ANOTHER BRILLIANT TRUMP OFFICIAL

Waffle House Employees Didn’t See FEMA Official Who Says He Teleported to Georgia Location

One longtime server said that she’s “seen it all,” but she’s “never seen that,” referring to Gregg Phillips’ teleportation claim

By Bailey Richards/ People/ April 4, 2026

{And he’s far from the only mentally ill official in this administration. President Trump (he’s one too) has collected the worst people imaginable, many of whom are incompetent and unqualified. The people in his cabinet are particularly awful and even dangerous, Pete Hegseth and Robert F.K Kennedy Jr., for example.–TBPR Editor}

 FEMA Official Says He Teleported to Waffle House
Gregg Phillips; a Waffle House exterior.Credit : Graeme Sloan/Bloomberg;getty

NEED TO KNOW

  • FEMA official Gregg Phillips claims he teleported 50 miles to a Waffle House in Rome, Ga., but nobody saw it
  • The New York Times interviewed Waffle House employees and regulars at Rome’s three locations, but none said they ever saw Phillips
  • Phillips doubled down on his claim on social media after widespread backlash, citing Biblical miracles

A senior official with the Federal Emergency Management Agency (FEMA) claimed he teleported 50 miles to a Waffle House in Georgia, but nobody can back it up.

Gregg Phillips made the bizarre claim in a since-deleted podcast episode and, after it was met with backlash and doubt, he doubled down on it, citing Biblical miracles. However, nobody can seem to back up his story, according to New York Times report published on Friday, April 3.

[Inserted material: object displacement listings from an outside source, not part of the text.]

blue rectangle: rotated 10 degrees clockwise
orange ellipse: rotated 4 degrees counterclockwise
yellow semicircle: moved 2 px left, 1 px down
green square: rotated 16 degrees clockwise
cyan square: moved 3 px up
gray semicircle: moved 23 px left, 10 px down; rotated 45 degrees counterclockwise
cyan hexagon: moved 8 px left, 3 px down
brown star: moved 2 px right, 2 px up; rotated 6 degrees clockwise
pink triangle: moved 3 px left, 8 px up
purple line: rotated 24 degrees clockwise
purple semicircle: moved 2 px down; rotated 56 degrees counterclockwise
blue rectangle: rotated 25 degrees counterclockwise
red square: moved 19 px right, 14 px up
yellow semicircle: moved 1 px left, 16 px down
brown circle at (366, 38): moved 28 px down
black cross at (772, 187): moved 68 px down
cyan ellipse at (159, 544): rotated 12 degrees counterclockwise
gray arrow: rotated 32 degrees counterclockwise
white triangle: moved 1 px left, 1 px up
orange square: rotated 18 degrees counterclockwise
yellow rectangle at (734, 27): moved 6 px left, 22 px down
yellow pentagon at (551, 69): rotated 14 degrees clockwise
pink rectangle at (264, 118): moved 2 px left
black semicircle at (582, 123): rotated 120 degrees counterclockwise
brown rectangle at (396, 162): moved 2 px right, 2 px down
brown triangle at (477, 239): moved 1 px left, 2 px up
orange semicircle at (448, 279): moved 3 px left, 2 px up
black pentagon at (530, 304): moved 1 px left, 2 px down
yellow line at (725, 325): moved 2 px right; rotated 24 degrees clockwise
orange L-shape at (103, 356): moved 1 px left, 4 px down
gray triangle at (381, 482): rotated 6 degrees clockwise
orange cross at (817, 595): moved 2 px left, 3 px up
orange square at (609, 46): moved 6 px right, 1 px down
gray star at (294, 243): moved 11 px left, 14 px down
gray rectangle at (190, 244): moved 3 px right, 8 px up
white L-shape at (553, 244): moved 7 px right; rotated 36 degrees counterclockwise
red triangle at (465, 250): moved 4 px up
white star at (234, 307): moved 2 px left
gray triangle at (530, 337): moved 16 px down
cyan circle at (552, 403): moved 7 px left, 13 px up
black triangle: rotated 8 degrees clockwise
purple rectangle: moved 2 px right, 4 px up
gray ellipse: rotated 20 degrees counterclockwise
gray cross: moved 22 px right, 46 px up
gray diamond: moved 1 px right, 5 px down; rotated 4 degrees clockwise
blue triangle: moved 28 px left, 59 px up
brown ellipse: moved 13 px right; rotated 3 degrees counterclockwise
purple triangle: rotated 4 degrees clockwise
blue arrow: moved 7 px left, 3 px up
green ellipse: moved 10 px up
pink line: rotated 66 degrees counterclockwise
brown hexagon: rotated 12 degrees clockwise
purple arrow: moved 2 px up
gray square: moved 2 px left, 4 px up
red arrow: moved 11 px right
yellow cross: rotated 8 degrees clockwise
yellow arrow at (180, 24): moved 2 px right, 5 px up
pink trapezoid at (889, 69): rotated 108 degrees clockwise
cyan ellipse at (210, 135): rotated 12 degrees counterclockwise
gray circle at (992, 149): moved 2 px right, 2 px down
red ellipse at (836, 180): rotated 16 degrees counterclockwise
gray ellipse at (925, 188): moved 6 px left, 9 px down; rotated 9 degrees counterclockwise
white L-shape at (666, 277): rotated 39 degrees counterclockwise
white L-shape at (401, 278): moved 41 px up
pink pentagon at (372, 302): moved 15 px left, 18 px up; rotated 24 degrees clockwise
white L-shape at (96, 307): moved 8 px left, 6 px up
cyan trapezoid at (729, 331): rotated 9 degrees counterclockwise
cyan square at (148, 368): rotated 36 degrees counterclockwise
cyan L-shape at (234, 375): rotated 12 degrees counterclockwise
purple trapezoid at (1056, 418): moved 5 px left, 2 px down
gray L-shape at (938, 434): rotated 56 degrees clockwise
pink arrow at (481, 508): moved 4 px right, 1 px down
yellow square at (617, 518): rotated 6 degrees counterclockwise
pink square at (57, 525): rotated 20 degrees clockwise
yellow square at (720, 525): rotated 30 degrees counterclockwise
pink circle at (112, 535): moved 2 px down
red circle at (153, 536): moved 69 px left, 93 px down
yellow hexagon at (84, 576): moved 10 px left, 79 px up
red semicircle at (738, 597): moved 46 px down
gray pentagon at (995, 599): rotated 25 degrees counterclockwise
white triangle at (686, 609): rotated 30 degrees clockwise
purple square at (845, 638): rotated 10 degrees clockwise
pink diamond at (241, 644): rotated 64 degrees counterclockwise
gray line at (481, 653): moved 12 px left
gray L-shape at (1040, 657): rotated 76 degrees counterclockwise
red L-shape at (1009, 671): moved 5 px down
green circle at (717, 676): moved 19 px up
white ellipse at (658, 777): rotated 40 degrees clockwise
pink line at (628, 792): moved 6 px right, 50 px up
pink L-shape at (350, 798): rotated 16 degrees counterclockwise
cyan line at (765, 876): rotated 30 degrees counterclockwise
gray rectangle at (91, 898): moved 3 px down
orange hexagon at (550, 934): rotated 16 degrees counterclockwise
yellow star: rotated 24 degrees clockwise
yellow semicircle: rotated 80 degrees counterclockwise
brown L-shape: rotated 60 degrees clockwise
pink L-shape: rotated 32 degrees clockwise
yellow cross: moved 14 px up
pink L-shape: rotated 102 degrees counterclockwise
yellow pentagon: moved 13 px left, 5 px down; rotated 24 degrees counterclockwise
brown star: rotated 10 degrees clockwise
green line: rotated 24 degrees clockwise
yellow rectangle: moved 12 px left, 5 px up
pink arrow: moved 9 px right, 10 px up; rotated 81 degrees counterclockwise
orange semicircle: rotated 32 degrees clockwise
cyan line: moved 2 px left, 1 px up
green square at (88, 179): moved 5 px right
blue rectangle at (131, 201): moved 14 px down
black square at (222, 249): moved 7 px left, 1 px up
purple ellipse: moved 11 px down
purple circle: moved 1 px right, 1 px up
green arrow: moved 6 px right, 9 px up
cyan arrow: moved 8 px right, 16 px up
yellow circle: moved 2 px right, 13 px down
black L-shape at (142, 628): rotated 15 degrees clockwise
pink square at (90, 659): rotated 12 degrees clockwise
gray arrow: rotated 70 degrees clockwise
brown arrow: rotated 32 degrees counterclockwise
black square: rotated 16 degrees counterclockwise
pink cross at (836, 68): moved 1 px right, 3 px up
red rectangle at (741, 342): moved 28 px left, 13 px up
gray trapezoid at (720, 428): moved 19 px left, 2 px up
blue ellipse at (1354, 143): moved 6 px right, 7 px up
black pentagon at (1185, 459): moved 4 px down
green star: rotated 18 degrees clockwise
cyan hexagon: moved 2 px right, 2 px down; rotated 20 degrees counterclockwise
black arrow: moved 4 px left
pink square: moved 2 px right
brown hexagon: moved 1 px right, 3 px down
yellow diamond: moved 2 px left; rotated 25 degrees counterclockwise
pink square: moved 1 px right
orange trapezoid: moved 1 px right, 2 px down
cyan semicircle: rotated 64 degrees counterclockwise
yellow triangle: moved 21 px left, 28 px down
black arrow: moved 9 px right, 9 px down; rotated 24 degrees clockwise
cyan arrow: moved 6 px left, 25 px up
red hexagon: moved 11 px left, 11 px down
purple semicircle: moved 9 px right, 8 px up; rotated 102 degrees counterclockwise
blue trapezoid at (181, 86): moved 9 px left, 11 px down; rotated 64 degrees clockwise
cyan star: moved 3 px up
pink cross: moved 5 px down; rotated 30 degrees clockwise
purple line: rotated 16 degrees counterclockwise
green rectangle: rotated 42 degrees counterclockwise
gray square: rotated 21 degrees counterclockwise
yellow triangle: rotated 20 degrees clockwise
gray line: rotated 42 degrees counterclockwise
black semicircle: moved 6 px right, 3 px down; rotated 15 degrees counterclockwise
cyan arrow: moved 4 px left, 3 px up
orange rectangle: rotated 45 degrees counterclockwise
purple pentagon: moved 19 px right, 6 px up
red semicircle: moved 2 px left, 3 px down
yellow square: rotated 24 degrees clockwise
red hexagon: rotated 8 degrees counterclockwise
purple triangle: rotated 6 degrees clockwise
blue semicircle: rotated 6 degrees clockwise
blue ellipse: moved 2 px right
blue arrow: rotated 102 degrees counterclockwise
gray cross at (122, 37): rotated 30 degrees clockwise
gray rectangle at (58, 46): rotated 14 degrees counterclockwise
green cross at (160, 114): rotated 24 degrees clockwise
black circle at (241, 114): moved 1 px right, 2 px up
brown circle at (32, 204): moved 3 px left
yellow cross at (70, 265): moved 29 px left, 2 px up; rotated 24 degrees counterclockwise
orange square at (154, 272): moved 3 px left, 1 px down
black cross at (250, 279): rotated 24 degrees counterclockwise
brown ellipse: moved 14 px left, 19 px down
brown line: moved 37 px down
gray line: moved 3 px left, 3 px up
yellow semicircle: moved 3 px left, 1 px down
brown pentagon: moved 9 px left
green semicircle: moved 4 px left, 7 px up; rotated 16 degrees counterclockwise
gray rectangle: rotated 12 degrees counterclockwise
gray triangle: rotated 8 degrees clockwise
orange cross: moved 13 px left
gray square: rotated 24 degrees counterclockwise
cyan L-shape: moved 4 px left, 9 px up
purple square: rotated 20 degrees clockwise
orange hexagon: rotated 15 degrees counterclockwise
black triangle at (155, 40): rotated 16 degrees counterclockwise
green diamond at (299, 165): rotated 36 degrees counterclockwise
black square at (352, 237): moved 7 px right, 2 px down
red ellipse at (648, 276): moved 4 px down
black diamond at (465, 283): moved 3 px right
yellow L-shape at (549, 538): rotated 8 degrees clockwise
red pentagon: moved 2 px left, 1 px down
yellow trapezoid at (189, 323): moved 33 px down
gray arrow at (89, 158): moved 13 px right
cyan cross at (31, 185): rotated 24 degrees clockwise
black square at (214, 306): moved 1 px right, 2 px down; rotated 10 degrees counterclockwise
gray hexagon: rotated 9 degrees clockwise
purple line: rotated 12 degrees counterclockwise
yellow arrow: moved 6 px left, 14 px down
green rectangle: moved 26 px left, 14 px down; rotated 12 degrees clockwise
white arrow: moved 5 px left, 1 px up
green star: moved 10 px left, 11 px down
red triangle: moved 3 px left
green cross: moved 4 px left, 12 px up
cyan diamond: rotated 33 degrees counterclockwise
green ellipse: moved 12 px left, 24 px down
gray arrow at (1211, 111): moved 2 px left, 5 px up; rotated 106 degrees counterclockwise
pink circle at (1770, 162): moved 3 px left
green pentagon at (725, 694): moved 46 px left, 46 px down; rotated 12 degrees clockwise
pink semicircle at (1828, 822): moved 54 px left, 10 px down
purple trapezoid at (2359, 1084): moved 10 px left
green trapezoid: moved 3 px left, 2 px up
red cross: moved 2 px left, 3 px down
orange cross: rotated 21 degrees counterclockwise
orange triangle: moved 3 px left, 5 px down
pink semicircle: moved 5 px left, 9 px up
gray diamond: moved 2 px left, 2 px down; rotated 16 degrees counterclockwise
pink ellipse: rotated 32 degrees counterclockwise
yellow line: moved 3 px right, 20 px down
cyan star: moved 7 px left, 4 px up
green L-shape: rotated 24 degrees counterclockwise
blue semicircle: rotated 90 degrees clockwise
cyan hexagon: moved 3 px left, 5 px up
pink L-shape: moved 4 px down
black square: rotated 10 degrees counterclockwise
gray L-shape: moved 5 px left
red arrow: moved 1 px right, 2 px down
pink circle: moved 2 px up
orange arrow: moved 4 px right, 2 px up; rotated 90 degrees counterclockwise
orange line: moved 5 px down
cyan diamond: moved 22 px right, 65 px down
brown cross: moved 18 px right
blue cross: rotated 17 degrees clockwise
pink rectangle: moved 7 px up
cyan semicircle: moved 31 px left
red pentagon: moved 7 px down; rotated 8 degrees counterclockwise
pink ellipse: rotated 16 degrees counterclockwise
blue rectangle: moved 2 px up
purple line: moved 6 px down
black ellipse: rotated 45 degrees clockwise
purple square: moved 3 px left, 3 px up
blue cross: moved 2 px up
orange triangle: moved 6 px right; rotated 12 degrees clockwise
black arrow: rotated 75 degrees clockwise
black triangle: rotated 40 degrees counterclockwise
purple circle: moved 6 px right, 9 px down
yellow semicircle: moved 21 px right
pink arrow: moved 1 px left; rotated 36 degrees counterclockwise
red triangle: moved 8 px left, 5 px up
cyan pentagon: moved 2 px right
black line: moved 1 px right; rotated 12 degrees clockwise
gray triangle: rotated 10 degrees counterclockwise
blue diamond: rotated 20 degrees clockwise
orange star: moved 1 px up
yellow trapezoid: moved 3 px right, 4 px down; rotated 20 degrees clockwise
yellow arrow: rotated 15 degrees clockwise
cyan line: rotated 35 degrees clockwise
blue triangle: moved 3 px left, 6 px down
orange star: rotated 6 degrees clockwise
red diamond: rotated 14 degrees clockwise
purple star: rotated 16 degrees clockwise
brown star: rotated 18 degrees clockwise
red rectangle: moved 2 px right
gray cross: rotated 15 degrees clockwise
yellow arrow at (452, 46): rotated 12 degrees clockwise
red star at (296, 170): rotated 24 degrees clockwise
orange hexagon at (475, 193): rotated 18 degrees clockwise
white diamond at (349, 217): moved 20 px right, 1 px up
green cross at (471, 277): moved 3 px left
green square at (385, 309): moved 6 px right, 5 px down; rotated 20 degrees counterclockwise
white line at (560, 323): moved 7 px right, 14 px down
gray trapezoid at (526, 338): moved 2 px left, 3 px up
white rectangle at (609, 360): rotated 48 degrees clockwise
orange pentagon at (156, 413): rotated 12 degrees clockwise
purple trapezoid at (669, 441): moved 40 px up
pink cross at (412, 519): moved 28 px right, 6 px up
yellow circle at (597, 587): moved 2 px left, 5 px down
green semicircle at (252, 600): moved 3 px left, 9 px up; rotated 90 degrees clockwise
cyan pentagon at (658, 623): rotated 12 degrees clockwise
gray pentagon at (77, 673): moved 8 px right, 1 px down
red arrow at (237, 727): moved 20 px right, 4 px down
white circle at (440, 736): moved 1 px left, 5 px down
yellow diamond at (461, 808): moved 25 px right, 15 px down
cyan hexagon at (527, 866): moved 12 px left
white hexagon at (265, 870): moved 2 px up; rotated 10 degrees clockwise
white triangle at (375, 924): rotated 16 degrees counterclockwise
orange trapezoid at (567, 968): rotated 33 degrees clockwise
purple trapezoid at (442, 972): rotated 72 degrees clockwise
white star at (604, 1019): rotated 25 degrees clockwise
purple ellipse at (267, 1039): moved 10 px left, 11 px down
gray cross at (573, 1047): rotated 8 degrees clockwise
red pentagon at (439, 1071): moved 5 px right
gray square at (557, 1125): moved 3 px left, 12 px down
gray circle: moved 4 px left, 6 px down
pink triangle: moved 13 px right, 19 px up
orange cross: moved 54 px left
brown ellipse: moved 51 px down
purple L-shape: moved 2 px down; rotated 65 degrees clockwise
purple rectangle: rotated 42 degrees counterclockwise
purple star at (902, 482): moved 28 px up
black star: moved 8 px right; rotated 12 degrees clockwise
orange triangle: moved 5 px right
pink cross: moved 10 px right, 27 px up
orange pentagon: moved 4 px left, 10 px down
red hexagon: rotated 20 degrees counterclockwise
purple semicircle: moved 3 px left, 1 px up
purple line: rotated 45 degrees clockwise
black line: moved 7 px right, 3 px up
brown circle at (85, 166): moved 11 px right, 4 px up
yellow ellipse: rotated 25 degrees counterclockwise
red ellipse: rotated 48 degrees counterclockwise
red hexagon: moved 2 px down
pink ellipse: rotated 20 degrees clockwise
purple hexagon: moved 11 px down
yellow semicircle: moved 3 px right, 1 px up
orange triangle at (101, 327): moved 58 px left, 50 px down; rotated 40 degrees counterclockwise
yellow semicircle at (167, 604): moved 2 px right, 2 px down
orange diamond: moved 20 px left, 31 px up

The Times interviewed about two dozen Waffle House employees and regulars across the three locations in Rome, Ga. — where Phillips, who leads FEMA’s Office of Response and Recovery, said the teleportation took place — and the response was unanimous: Nobody saw anyone teleporting into the breakfast chain.

Or as the outlet phrased it, none of the interviewees “said they were aware of anyone traveling to the 24-hour restaurants by paranormal means.”

“I’ve seen it all,” longtime Waffle House server Shastoni Burge told the outlet. “But I’ve never seen that.”

Several of Phillips’ bizarre claims began circulating after a March CNN report on his history of outlandish, far-right and violent rhetoric — including the Waffle House claim, which the FEMA official shared in a now-deleted podcast episode from January 2025.

In the episode, Phillips said that he was involved in multiple incidents of teleportation, including oncewhere his car was flown through the air to a church and once where he “ended up at a Waffle House, like 50 miles away from where I was.” (Elsewhere in the episode, he shared a desire to punch Joe Biden and stated that the former president “deserves to die.”)

After the initial CNN report spawned widespread criticism of Phillips, the FEMA official stood his ground, writing in a since-deleted March 28 Truth Social post: “The Bible calls it transported or translated.”

He also responded to a question about whether he had experienced teleportation with a “yes,” and in another post shared on March 23 he wrote, “God will not be mocked. People can debate me. Question me. Even ridicule what they don’t understand.”

“I know what I’ve experienced,” said the FEMA official. “I know Who I serve.

In a March 22 post, Phillips also cited a portion of the New Testament’s Acts of the Apostles where “the Spirit of the Lord snatched” away an early Christian holy man — known as Philip the Evangelist in some denominations — from a roadside baptism and is then described as appearing in a city miles away.

All of the FEMA official’s Truth Social posts have been taken down as of April 4.